____ DATA IN THIS EXERCISE

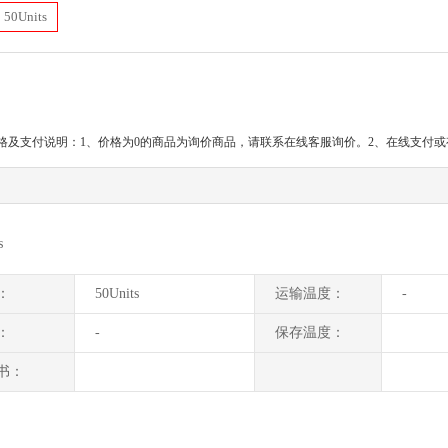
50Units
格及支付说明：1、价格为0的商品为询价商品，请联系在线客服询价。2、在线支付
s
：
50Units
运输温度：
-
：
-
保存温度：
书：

________
____ DATA IN THIS EXERCISE

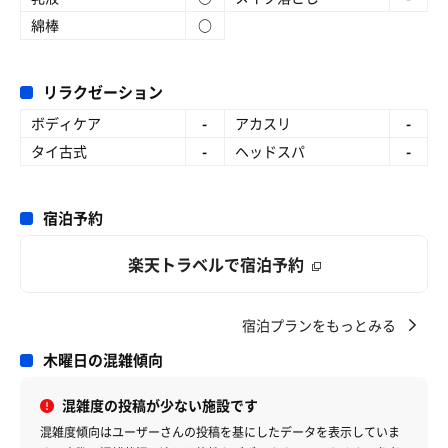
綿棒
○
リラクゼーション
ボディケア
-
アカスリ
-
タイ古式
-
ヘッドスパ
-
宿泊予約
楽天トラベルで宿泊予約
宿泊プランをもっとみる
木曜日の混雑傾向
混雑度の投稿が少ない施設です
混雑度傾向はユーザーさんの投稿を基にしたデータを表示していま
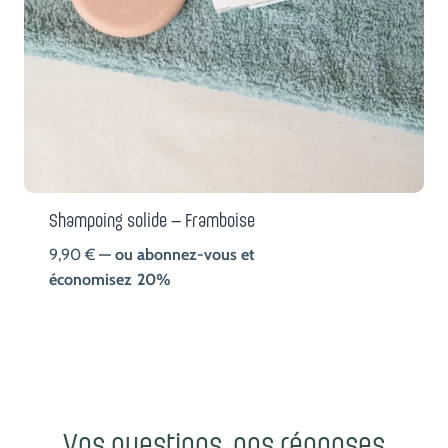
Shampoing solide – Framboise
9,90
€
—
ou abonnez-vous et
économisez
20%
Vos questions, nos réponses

________

**EXERCISE:** Rewrite the lines of the records starting at "Shampoing solide – Framboise" and ending at "Vos questions, nos réponses", replacing "économisez" with "gagnez" and leaving everything else as it is.

**ANSWER FOR THIS EXERCISE:**
Shampoing solide – Framboise
9,90
€
—
ou abonnez-vous et
gagnez
20%
Vos questions, nos réponses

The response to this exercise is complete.